■ Exercise: Where does the string "left" appear in the material? Copy each line that holds it.

[Records to process Boundary: Start]

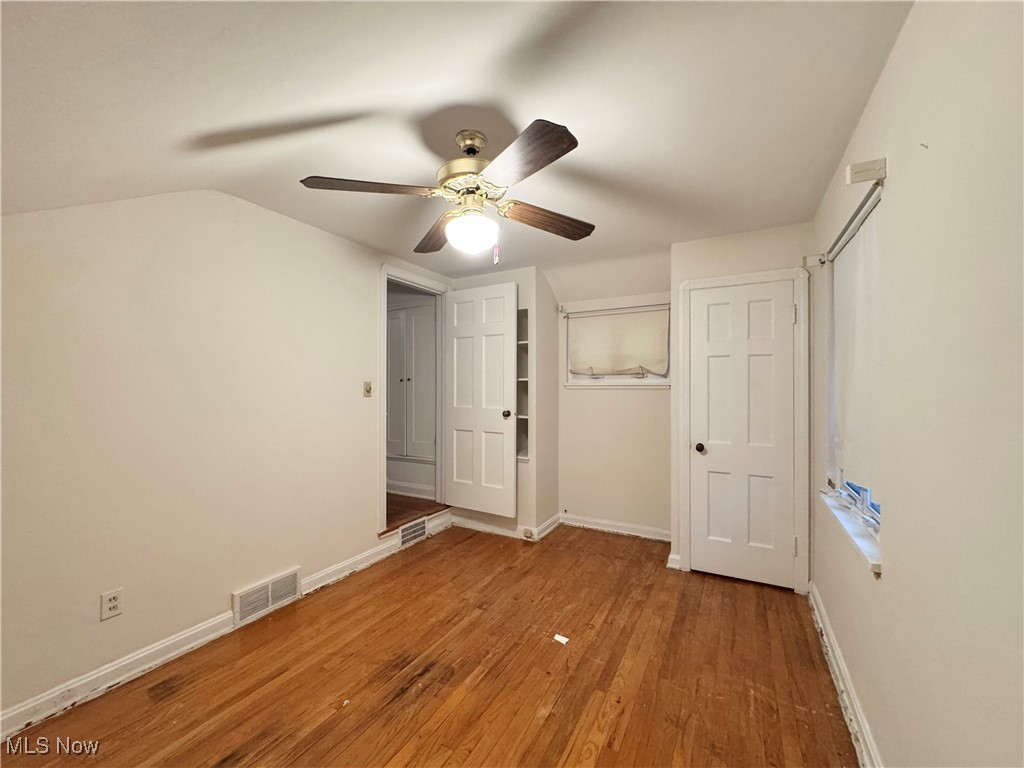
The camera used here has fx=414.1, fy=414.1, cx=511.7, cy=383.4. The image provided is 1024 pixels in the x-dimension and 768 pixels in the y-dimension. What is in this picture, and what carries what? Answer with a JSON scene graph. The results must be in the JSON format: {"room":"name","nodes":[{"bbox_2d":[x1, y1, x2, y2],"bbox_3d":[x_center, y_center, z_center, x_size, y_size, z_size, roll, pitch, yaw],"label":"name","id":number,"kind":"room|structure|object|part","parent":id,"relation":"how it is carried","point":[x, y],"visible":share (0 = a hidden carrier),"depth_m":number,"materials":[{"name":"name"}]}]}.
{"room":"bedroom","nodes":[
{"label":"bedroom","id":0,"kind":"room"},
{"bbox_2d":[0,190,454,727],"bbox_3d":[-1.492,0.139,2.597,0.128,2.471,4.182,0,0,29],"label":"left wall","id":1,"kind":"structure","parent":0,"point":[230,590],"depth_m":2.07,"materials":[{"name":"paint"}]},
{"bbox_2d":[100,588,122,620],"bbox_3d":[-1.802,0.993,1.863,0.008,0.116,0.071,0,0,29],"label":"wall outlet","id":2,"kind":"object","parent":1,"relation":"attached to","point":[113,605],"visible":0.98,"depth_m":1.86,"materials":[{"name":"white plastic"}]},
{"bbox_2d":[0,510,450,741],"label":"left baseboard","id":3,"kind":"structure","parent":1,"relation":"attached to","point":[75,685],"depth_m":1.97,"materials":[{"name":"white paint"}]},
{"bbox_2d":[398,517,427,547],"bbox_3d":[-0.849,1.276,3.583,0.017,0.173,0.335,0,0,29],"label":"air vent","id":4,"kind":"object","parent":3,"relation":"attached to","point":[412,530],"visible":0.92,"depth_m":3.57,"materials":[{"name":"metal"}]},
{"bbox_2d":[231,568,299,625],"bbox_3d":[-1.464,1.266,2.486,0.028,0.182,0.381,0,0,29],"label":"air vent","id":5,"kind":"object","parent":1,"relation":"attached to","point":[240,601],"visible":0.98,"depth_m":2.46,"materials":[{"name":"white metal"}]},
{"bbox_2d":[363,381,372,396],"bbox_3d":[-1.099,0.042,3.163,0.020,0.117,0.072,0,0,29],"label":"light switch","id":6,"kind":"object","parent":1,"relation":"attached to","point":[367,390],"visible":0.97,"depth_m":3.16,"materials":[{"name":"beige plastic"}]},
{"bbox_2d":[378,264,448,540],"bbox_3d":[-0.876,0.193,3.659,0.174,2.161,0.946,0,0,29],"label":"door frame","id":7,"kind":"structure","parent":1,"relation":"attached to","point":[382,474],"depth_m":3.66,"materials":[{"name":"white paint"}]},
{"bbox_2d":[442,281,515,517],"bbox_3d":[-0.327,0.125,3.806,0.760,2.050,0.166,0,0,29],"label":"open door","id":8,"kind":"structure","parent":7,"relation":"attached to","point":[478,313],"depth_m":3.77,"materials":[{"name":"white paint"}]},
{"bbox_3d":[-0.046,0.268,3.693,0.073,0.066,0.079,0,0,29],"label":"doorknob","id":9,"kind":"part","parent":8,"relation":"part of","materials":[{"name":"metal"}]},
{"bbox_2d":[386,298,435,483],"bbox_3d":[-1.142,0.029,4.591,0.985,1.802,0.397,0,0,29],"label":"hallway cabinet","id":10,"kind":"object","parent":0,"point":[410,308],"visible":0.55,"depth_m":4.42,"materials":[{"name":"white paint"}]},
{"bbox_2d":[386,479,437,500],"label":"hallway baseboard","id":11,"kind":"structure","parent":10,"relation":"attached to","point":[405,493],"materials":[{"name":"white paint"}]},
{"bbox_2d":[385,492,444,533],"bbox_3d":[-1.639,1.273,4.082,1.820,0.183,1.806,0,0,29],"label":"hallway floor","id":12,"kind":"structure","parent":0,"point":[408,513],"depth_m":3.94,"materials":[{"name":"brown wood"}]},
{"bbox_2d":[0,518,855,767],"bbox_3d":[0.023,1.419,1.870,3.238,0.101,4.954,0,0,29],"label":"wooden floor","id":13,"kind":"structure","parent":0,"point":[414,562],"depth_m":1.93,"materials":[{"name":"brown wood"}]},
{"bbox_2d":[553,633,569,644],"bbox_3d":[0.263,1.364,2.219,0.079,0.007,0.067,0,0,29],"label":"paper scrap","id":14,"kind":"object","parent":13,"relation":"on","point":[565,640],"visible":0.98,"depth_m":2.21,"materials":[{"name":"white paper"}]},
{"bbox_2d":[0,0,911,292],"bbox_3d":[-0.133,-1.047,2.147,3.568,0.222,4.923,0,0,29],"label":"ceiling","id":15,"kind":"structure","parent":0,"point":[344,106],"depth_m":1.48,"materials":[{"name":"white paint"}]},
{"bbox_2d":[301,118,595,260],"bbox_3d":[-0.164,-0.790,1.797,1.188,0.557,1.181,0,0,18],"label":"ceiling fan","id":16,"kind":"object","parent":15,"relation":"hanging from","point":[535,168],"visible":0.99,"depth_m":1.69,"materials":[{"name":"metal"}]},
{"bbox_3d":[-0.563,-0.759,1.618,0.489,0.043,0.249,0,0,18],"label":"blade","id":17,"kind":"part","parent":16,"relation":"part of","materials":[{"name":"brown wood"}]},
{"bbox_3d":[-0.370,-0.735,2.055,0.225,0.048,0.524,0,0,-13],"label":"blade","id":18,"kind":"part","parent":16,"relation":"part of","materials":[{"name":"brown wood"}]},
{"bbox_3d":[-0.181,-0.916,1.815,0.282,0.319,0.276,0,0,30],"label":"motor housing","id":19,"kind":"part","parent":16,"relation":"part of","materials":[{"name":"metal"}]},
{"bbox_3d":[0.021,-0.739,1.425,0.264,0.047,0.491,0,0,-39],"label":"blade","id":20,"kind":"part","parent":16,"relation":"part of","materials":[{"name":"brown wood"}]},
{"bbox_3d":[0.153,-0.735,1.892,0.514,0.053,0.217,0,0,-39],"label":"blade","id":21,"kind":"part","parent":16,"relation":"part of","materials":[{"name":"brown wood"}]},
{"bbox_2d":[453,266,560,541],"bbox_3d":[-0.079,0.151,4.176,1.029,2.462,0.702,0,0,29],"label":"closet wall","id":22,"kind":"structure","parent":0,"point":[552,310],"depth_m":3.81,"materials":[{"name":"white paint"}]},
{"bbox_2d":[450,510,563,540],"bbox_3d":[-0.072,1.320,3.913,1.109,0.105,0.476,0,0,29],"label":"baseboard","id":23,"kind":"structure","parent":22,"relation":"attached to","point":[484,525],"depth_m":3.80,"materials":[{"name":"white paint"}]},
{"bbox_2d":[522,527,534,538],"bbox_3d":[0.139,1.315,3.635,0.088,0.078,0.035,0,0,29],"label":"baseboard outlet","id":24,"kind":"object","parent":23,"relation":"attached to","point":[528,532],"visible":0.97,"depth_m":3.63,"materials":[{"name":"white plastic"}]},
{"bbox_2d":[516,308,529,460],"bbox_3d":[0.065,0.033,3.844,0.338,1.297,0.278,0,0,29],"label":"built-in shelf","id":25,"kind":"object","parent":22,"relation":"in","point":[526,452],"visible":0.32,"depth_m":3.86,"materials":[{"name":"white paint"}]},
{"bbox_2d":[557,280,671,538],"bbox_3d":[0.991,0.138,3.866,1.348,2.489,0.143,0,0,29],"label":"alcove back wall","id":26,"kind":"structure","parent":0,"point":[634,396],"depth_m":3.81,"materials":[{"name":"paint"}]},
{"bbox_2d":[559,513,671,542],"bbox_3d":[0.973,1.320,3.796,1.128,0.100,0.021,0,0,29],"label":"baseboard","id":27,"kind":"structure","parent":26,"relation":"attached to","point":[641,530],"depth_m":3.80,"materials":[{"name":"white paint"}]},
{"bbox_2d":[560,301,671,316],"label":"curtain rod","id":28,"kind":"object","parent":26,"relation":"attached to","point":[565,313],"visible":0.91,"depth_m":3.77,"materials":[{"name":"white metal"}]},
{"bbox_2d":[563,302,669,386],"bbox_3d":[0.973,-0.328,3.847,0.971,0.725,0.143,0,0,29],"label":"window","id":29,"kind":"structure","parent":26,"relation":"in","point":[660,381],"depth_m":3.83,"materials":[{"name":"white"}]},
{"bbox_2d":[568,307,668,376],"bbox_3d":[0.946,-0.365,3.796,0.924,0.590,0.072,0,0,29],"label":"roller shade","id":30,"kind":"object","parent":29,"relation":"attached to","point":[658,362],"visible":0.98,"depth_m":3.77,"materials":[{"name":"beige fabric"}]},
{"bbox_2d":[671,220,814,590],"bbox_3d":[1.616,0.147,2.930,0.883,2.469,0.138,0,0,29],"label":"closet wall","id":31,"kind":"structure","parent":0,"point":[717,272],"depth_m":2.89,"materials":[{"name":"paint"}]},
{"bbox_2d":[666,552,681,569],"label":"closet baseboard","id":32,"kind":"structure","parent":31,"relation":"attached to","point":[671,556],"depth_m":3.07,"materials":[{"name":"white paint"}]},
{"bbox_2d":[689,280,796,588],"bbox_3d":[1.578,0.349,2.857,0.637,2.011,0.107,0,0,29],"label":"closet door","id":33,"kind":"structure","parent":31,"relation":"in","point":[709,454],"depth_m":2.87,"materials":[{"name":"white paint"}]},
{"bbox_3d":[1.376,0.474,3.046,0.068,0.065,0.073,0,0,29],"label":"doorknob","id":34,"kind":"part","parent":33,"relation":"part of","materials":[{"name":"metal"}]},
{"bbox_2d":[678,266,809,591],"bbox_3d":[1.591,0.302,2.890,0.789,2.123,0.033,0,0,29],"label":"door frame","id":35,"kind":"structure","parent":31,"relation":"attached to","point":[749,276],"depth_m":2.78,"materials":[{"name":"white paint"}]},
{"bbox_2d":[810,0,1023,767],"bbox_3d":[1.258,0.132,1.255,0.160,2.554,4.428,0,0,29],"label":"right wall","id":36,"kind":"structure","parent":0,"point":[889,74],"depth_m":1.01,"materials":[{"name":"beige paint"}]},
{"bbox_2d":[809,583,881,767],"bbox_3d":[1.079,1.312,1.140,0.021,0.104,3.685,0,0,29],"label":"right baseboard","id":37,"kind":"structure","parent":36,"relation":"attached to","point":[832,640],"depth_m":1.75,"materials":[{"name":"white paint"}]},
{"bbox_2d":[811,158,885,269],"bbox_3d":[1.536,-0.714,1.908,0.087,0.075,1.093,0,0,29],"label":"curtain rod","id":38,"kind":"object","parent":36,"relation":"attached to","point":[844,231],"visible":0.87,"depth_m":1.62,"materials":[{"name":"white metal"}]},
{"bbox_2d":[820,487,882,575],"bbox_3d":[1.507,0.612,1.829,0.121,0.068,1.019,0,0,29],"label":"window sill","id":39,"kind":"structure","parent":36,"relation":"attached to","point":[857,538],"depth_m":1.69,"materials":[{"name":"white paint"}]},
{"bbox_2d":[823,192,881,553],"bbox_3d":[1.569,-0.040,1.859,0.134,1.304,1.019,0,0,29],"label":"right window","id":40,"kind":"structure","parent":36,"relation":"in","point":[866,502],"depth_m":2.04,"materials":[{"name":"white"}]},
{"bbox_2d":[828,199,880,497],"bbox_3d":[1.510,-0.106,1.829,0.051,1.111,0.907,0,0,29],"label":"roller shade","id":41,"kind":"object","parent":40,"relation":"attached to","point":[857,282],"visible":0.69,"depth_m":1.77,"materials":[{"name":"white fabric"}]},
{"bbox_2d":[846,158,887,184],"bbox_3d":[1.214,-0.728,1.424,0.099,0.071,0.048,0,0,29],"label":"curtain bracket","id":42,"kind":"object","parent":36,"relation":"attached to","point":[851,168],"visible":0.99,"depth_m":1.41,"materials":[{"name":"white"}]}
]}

[Records to process Boundary: End]

■ Exercise solution:
{"bbox_2d":[0,190,454,727],"bbox_3d":[-1.492,0.139,2.597,0.128,2.471,4.182,0,0,29],"label":"left wall","id":1,"kind":"structure","parent":0,"point":[230,590],"depth_m":2.07,"materials":[{"name":"paint"}]},
{"bbox_2d":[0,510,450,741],"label":"left baseboard","id":3,"kind":"structure","parent":1,"relation":"attached to","point":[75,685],"depth_m":1.97,"materials":[{"name":"white paint"}]},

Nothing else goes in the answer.